Never having thrown a 12' net, if it proves to be too much to me, I will gift it to a Hatteras Island professional mullet fisherman, I know two of them, one can not stand me and generally lets me know it when we meet at one of his secret net spots down Hatteras way.

I am hiding my wallet until tomorrow when the coast will be clear.


----------



## Garboman (Jul 22, 2010)

Received the bulk spool last night from Chaos from Cyber Monday.

Instead of the old 3 pound bulk spool containing 7120 yards of 20 pound Chrome I was expecting.

I got a new bulk spool containing 3000 yards in the old spool size but only filled half full. It looks exactly like the half filled spool it is.

Website at Chaos was changed in the interim since Monday to read medium bulk spool instead of 3 pound bulk spool so others had the same problem I had this morning.

Nice gentleman at Chaos went through this with me, but the bottom line is Pure Fishing wins since 3000 yards regular price is now $110 normally. 

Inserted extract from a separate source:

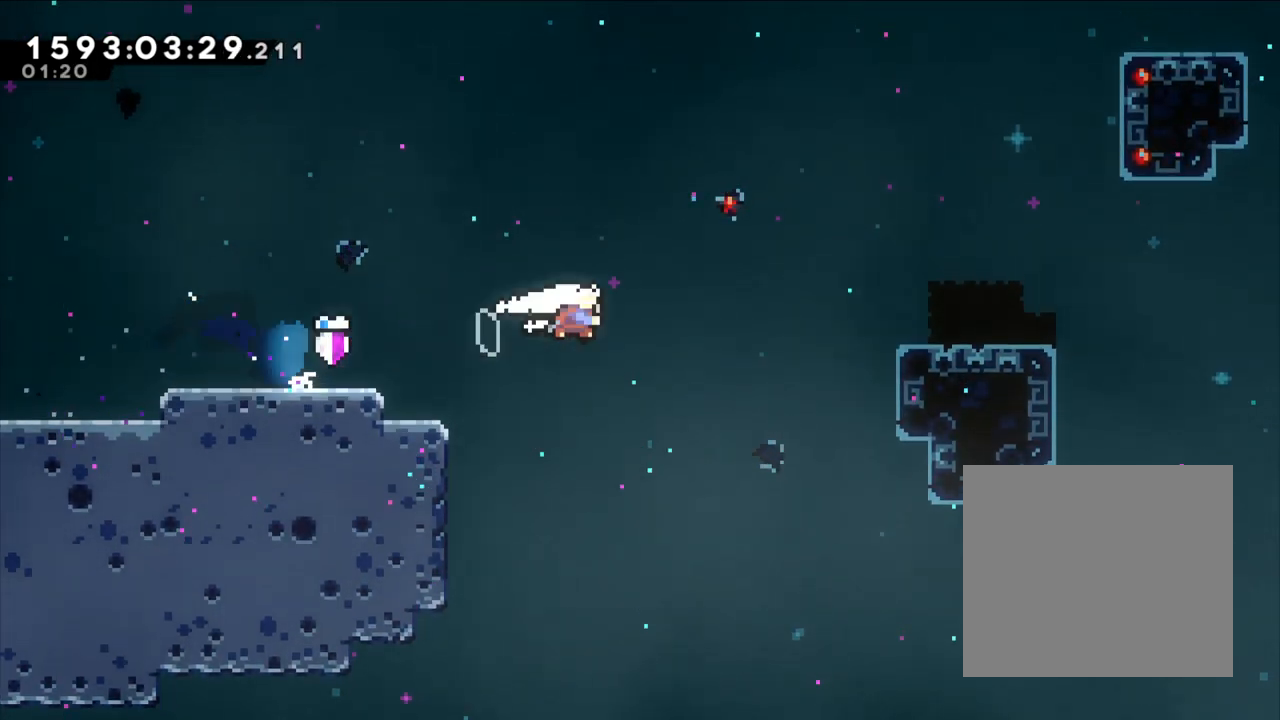
{"buttons": [], "left_stick": "right", "events": [[50, "B", "up"], [150, "Y", "up"], [300, "left_stick", "right"]]}
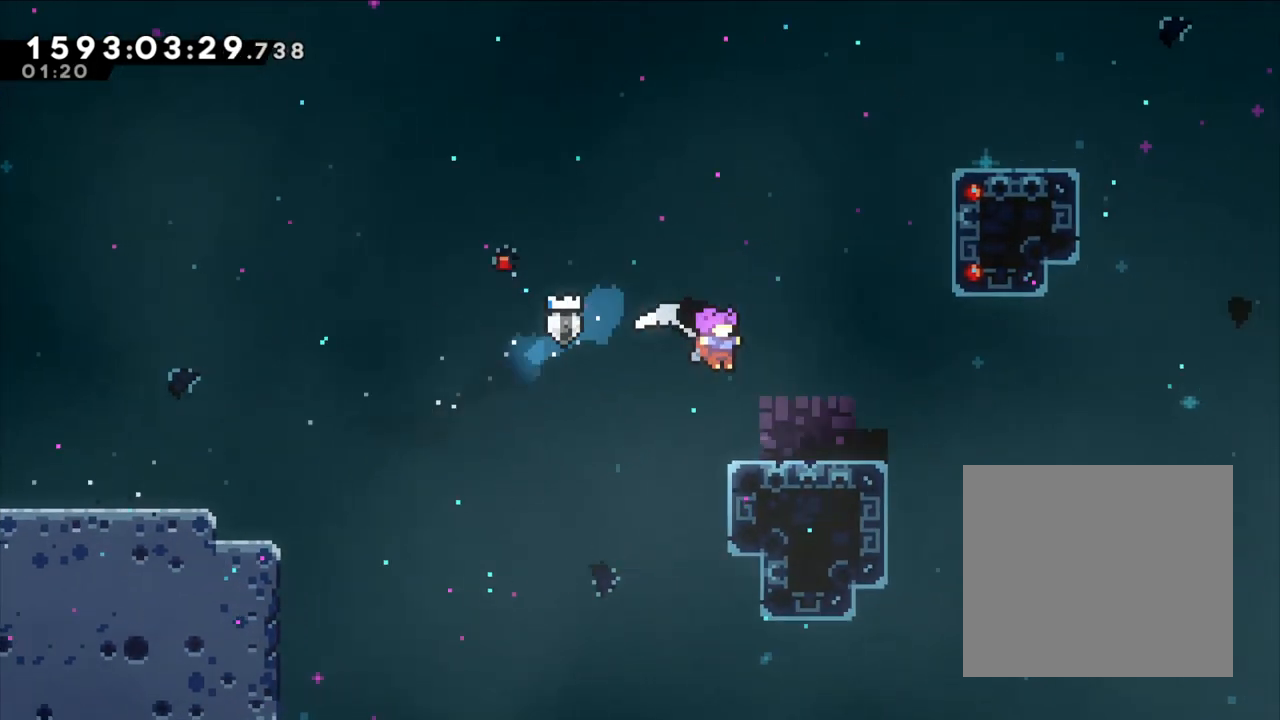
{"buttons": ["B"], "left_stick": "up-right", "events": [[267, "B", "down"], [483, "left_stick", "up-right"]]}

Was given the opportunity to ship back for refund, but then I would be out 2 shipment payments, here and back.

I have put it in my mind that a big shark (Named Pure Fishing) has come along and stripped me of 4120 yards of Chrome.


----------



## pcbtightlines (Aug 9, 2020)

Pure Fishing has alot of sharks in the waters …everywhere you turn in the tackle industry.


----------



## abass105 (Jun 13, 2006)

Garboman said:


> Received the bulk spool last night from Chaos from Cyber Monday.
> 
> Instead of the old 3 pound bulk spool containing 7120 yards of 20 pound Chrome I was expecting.
> 
> ...


You are a better person than I. I would have contacted my credit card company and fought the charge due to deceptive advertising. That’s just me.


----------



## Garboman (Jul 22, 2010)

I made a feeble attempt at getting Chaos to send me some more Chrome. Fella working at Chaos was so polite I did not feel like making things too difficult between us as Chaos was willing to refund me my money once I returned the Chrome.
I buy a lot of small things from Chaos, they carry the stuff I use and have rod building supplies and ship really fast.

My nets arrived today. 12' Net is certainly way more than a 10', after a bit of real I finally got one 12' pancake before I ran out of steam in about 6 attempts.

10' net is nice.

12' is a real workout machine for me anyway.


----------



## pcbtightlines (Aug 9, 2020)

Chaos does have some attractive pricing. Got a great deal on 3 spools Of Sufix Tritanium and it arrived quick.


----------



## geo (Apr 28, 2020)

Garboman said:


> Received the bulk spool last night from Chaos from Cyber Monday.
> 
> Instead of the old 3 pound bulk spool containing 7120 yards of 20 pound Chrome I was expecting.
> 
> ...


the half spool thing started last year why I switched to stren hi vis gold!


----------